# For Sale or Trade: Phenom II 940 Quad-Core Black Edition



## 2048Megabytes (May 7, 2011)

*ITEM HAS BEEN SOLD*

For Sale: Phenom II 940 Quad-Core (3.0 gigahertz) Black Edition Processor

My processor was overclocked once for less than one minute on accident (I was configuring my BIOS).  It runs great with no issues.  I wish to either sale or trade for one of the following processors:

Phenom II 720 Triple-Core
Phenom II 810 Quad-Core
Phenom II 910 Quad-Core
Phenom II 925 Quad-Core

If you do own one of the above processors I do not wish to trade with someone who has overclocked.

Price for the processor is $70 plus shipping costs for the processor and the heatsink.  United States buyers only please.

This processor is presently being used in my system so I cannot post pictures.  I hope all here would realize that I would not risk my long reputation here on these forums to make a mere $70.  Any questions feel free to ask.


----------



## 1337dingo (May 9, 2011)

if u decide to sell over sea's i will take it


----------



## 2048Megabytes (May 11, 2011)

The processor is still up sale or trade if anyone is interested.  It was going to cost too much to ship it to Australia.

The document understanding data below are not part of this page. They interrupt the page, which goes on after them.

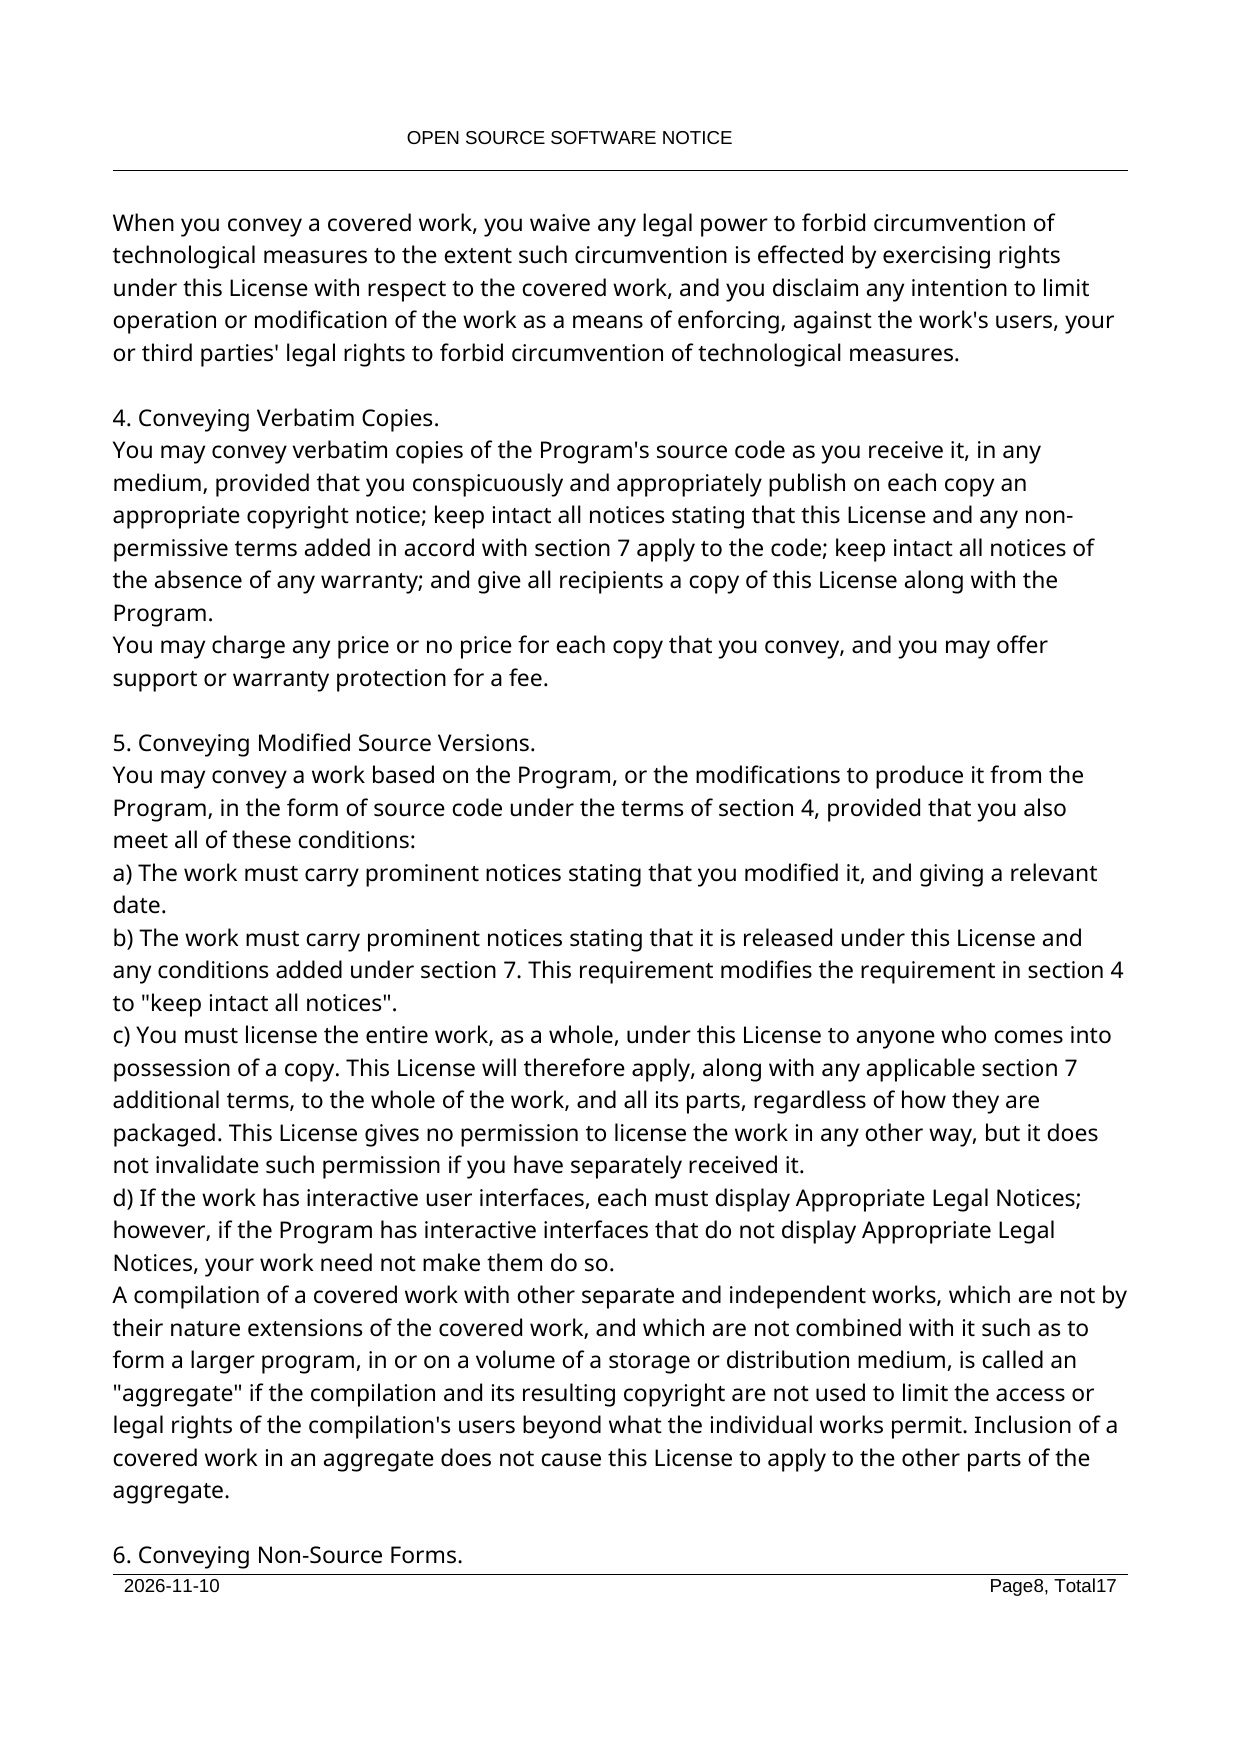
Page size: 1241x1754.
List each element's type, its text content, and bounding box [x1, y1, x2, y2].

text a) The work must carry prominent notices stating that you modified it, and giving a relevant date. [112, 856, 1128, 921]
text You may convey a work based on the Program, or the modifications to produce it from the Program, in the form of source code under the terms of section 4, provided that you also meet all of these conditions: [112, 759, 1128, 856]
text b) The work must carry prominent notices stating that it is released under this License and any conditions added under section 7. This requirement modifies the requirement in section 4 to "keep intact all notices". [112, 921, 1128, 1019]
text You may charge any price or no price for each copy that you convey, and you may offer support or warranty protection for a fee. [112, 629, 1128, 694]
text 4. Conveying Verbatim Copies. [112, 401, 1128, 434]
text A compilation of a covered work with other separate and independent works, which are not by their nature extensions of the covered work, and which are not combined with it such as to form a larger program, in or on a volume of a storage or distribution medium, is called an "aggregate" if the compilation and its resulting copyright are not used to limit the access or legal rights of the compilation's users beyond what the individual works permit. Inclusion of a covered work in an aggregate does not cause this License to apply to the other parts of the aggregate. [112, 1279, 1128, 1506]
text c) You must license the entire work, as a whole, under this License to anyone who comes into possession of a copy. This License will therefore apply, along with any applicable section 7 additional terms, to the whole of the work, and all its parts, regardless of how they are packaged. This License gives no permission to license the work in any other way, but it does not invalidate such permission if you have separately received it. [112, 1019, 1128, 1181]
text When you convey a covered work, you waive any legal power to forbid circumvention of technological measures to the extent such circumvention is effected by exercising rights under this License with respect to the covered work, and you disclaim any intention to limit operation or modification of the work as a means of enforcing, against the work's users, your or third parties' legal rights to forbid circumvention of technological measures. [112, 206, 1128, 369]
text 6. Conveying Non-Source Forms. [112, 1539, 1128, 1571]
text d) If the work has interactive user interfaces, each must display Appropriate Legal Notices; however, if the Program has interactive interfaces that do not display Appropriate Legal Notices, your work need not make them do so. [112, 1181, 1128, 1279]
text 5. Conveying Modified Source Versions. [112, 726, 1128, 759]
text You may convey verbatim copies of the Program's source code as you receive it, in any medium, provided that you conspicuously and appropriately publish on each copy an appropriate copyright notice; keep intact all notices stating that this License and any non-permissive terms added in accord with section 7 apply to the code; keep intact all notices of the absence of any warranty; and give all recipients a copy of this License along with the Program. [112, 434, 1128, 629]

Also note that I do not have a Paypal account.


----------



## 87dtna (May 11, 2011)

If he's willing to take the CPU without the heatsink it'll cost $14 in a USPS small flat rate box.


----------



## zer0_c00l (May 11, 2011)

my wife  needs a decent upgrade from her 7850 kuma..i might grab it from you..ill get back with you later today


----------



## 2048Megabytes (May 14, 2011)

*Item has been sold*


----------